Organometallic complexes analogous to uranocene are known also for other actinides, such as thorium, protactinium, neptunium, plutonium and berkelium. Molecular orbital theory predicts a stable "curocene" complex (η^{8}-C_{8}H_{8})_{2}Cm, but it has not been reported experimentally yet.

Formation of the complexes of the type Cm(n-C_{3}H_{7}-BTP)_{3} (BTP = 2,6-di(1,2,4-triazin-3-yl)pyridine), in solutions containing n-C_{3}H_{7}-BTP and Cm^{3+} ions has been confirmed by EXAFS. Some of these BTP-type complexes selectively interact with curium and thus are useful for separating it from lanthanides and another actinides. Dissolved Cm^{3+} ions bind with many organic compounds, such as hydroxamic acid, urea, fluorescein and adenosine triphosphate. Many of these compounds are related to biological activity of various microorganisms.

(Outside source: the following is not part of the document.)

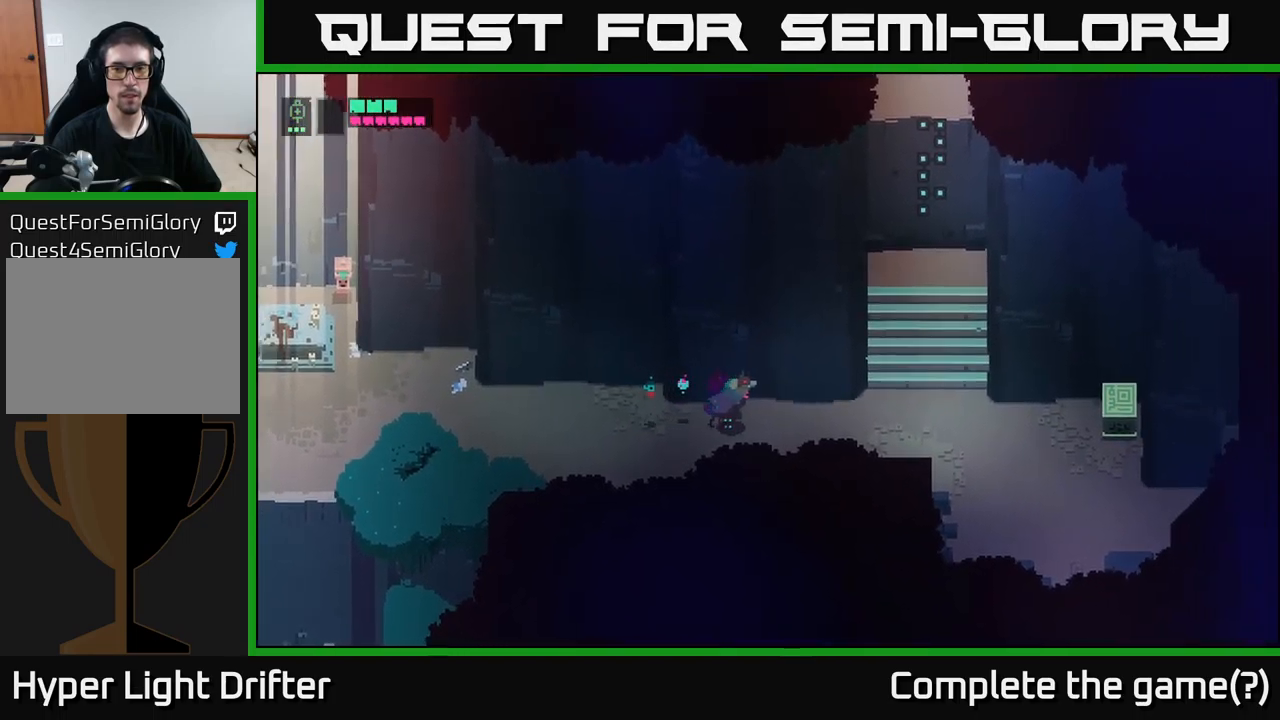
{"buttons": [], "left_stick": "right", "right_stick": "center", "events": []}
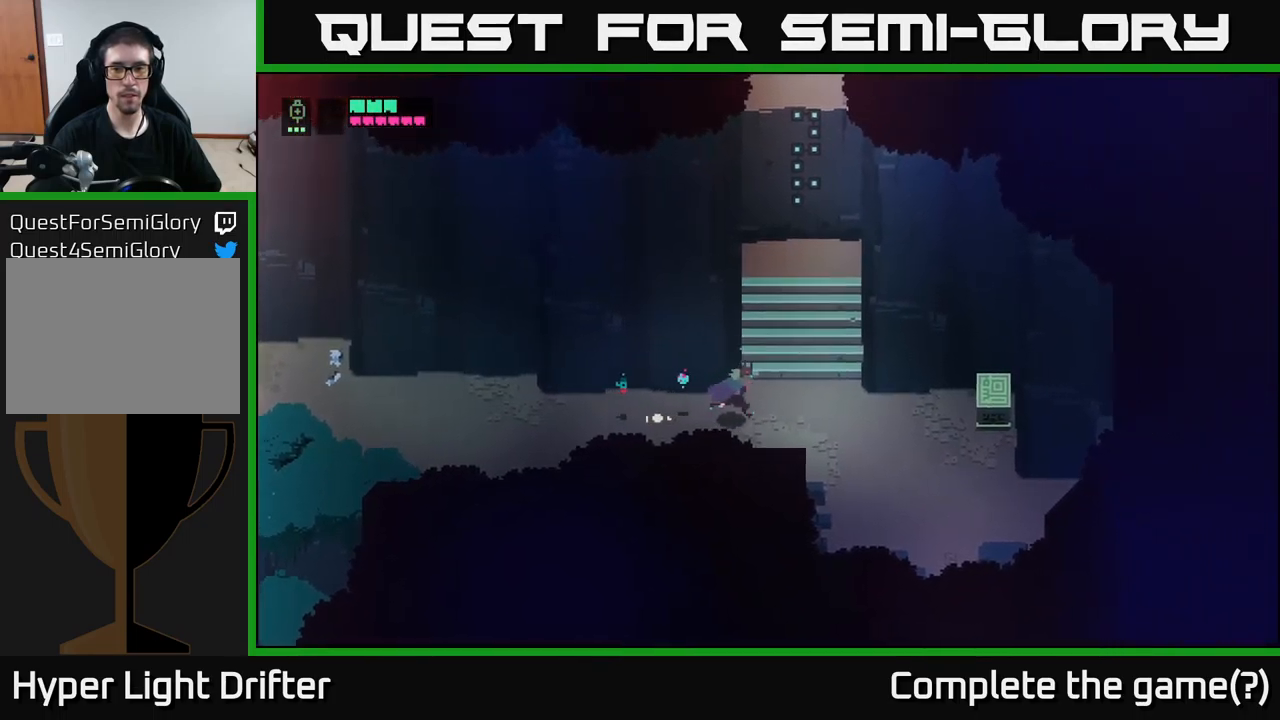
{"buttons": ["A"], "left_stick": "down-right", "right_stick": "center", "events": [[366, "left_stick", "down-right"], [433, "A", "down"]]}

The resulting complexes show strong yellow-orange emission under UV light excitation, which is convenient not only for their detection, but also for studying interactions between the Cm^{3+} ion and the ligands via changes in the half-life (of the order ~0.1 ms) and spectrum of the fluorescence.

Curium has no biological significance. There are a few reports on biosorption of Cm^{3+} by bacteria and archaea, but no evidence for incorporation of curium into them.